▶ **SOURCE PASSAGE**

• • • •

According to a 2013 report published by the Washington Office on Latin America looking at the first year of Peña Nieto's administration, the gendarmerie, originally advertised as a 40,000-member paramilitary police force, will be reduced to 5,000 civilian members within the Federal Police, and will not be operational until July 2014.

====Colombian advisor====
Peña Nieto promised that if he was voted in, he would appoint Óscar Naranjo as his security advisor, a prominent Colombian police general. Naranjo is highly qualified for the job, having already lived the transformation of a discredited police force in Colombia. In the 1980s, when Naranjo was a young officer, Colombia's police force had very similar problem to the one in Mexico: almost all the police was under the payroll and service of the drug lords. Today, the National Police of Colombia is a model of reform in Latin America and often train police forces around the hemisphere. As head of the police force, Naranjo's "single greatest achievement" was Colombia's creation of the most effective and sophisticated intelligence agency in the region. According to InSight Crime, Naranjo has worked closely with several corrupt officials, and accused on more than one occasion of being corrupt himself. But although rarely acknowledged, working on a regular basis with officials one cannot trust and gently discharging them with minimal harm like Naranjo did is essential to reform efforts. CS Monitor alleges that Naranjo knew how to marginalize corrupt officials and maximize the use of his honest personnel. Nonetheless, Naranjo will be working in Mexico, a country with twice the population of Colombia, and with many of the police forces working at a municipal and state level and out of the federal control. The bureaucratic and political challenges that Naranjo will face in Mexico may stifle his attempts to reform the country's police force. Naranjo will also be handling a different organizational structure, which may perpetuate "political battles" between the SPP, the Secretariat of National Defense, and the Attorney General of Mexico over who keeps certain resources, information, and prestige.

• • • •

▶ **MATERIAL PROVIDED**

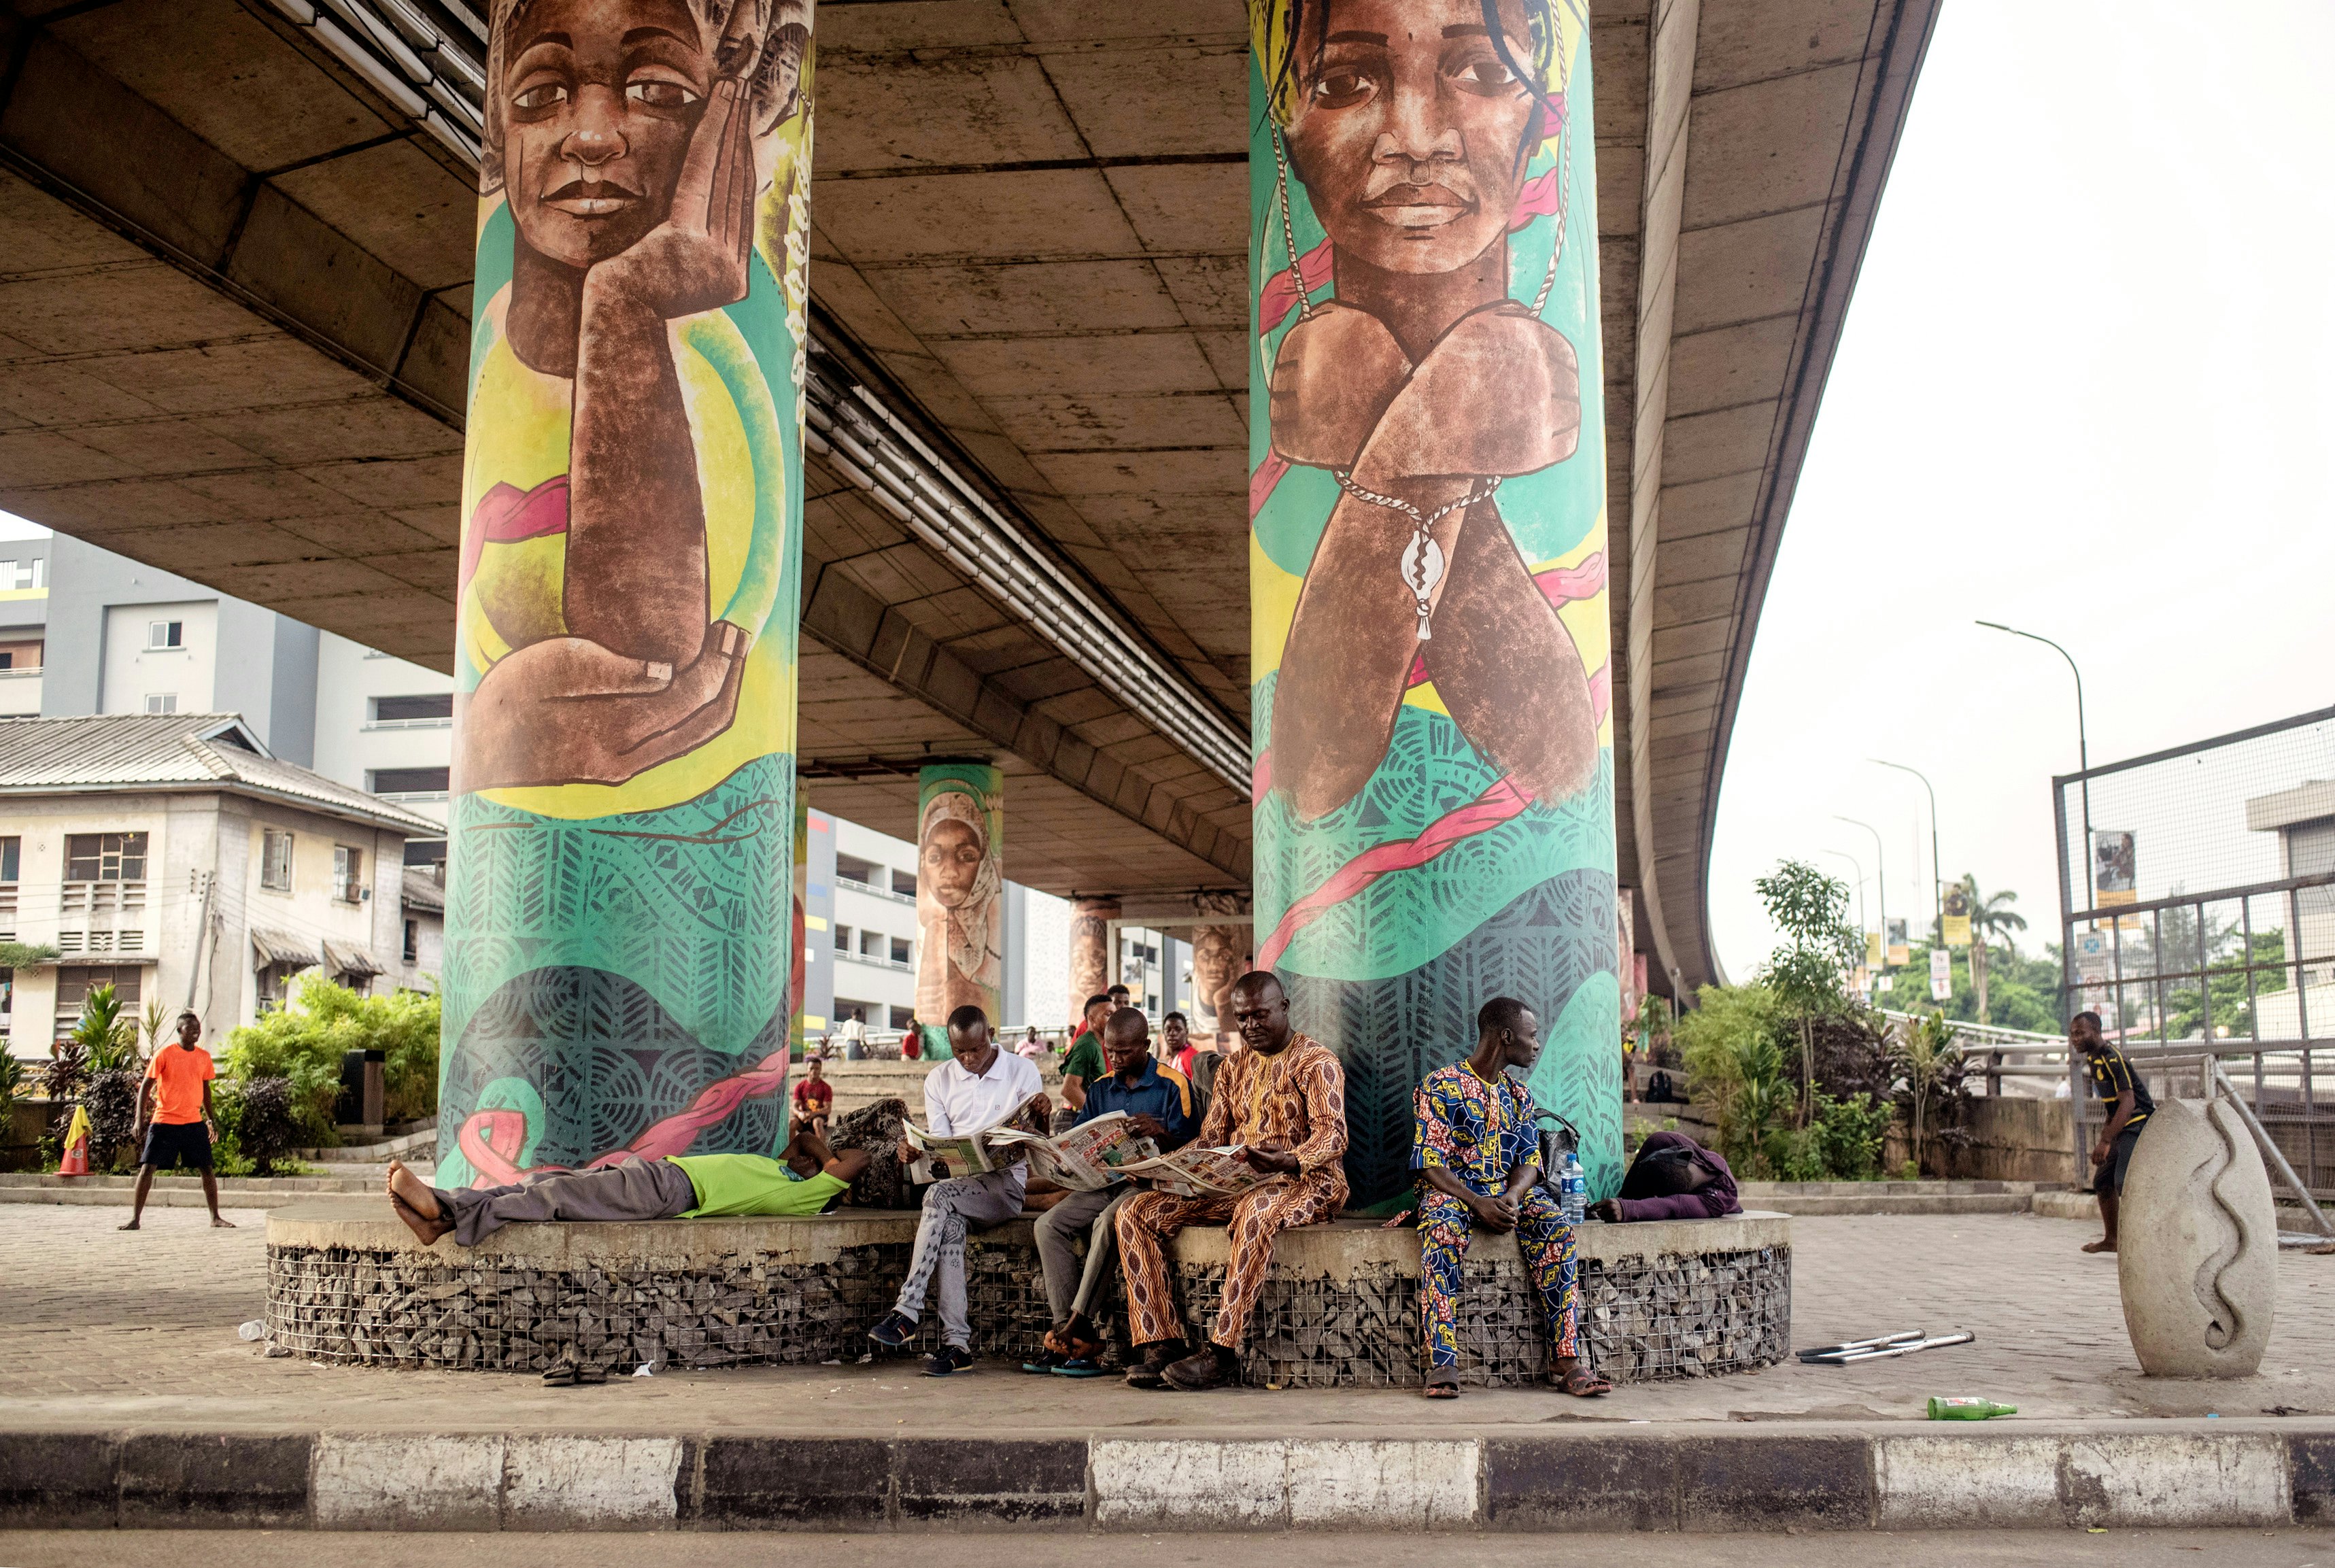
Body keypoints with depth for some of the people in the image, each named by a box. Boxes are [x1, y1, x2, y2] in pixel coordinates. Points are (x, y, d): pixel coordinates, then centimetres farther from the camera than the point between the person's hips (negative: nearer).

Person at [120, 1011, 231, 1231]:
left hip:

• • • •

▶ **TASK REQUIREMENTS**
**a.** Render this sentence from the passage on Mexico's police reform into Spanish: "Naranjo is highly qualified for the job, having already lived the transformation of a discredited police force in Colombia."
**b.** Carry on the passage on Mexico's police reform, beginning after its final sentence.
The listing comes from a separate source and has no connection to the passage on Mexico's police reform.

▶ **ANSWERS BY TASK**
**a.** Naranjo está altamente calificado para el puesto, pues ya vivió la transformación de una fuerza policial desacreditada en Colombia.

**b.**
Peña Nieto promises that Naranjo's incorporation will bring Mexico into a robust focus on the financial networks of the cartels, just like the strategy that was implemented in Colombia. Nonetheless, it is still unclear whether attacking the financial sectors of the drug cartels will bring down the violence. According to The Huffington Post, Naranjo said that the new gendarmerie will not just target major drug traffickers, but mid-level and lower-level cartel hitmen as a way of reducing the violence. He also mentioned that Peña Nieto might fulfill his promise of bringing down the number of murders and kidnappings by 50% during his six years as president. The tactic used by Naranjo in Colombia has generated questions whether that strategy could produce similar results in a different country. In addition, according to InSight Crime, it is highly unlikely that Peña Nieto will bring such a drop in the murder rate with his security policies alone. However, there are tentative signs as of 2012 that the violence in Mexico is already peaking and that the cartels are opting for policies of more cautiousness and lower visibility, which could mean that it could begin to decline significantly during Peña Nieto's administration.

===Drug legalization debates===
During an interview with PBS NewsHour as president-elect, Peña Nieto said that Mexico – along with Latin America and the United States – should have a debate about drug legalization and the regulation of drug sales in the country, an approach advocated by some Latin American leaders who want to reduce the revenues of the drug trafficking organizations by legalizing marijuana. He insisted, however that he is not in favor of legalizing narcotics, but is in favor of opening a new debate to fight drug trafficking. According to Peña Nieto, the war on drugs has not provided positive results because it has not reduced drug consumption nor drug trafficking, which means that the policy is "not moving in the right direction." Peña Nieto also spoke with Fareed Zakaria in an airing interview through CNN where he called for a "new debate" on the drug war, saying the U.S. should play a major role in the discussion and stating:

"Yes, I do believe we should open up a new debate regarding how to wage war on drug trafficking. Personally, I'm not in favor of legalizing drugs. I'm not persuaded by that as an argument. However, let's open up a new debate, a review, in which the U.S. plays a fundamental role in conducting this review ... What we seek now in our new strategy is to adjust what's been done up until now. It is not a radical change. It is to broaden the coverage and above all, the emphasis I aspire to of reducing the violence in Mexico."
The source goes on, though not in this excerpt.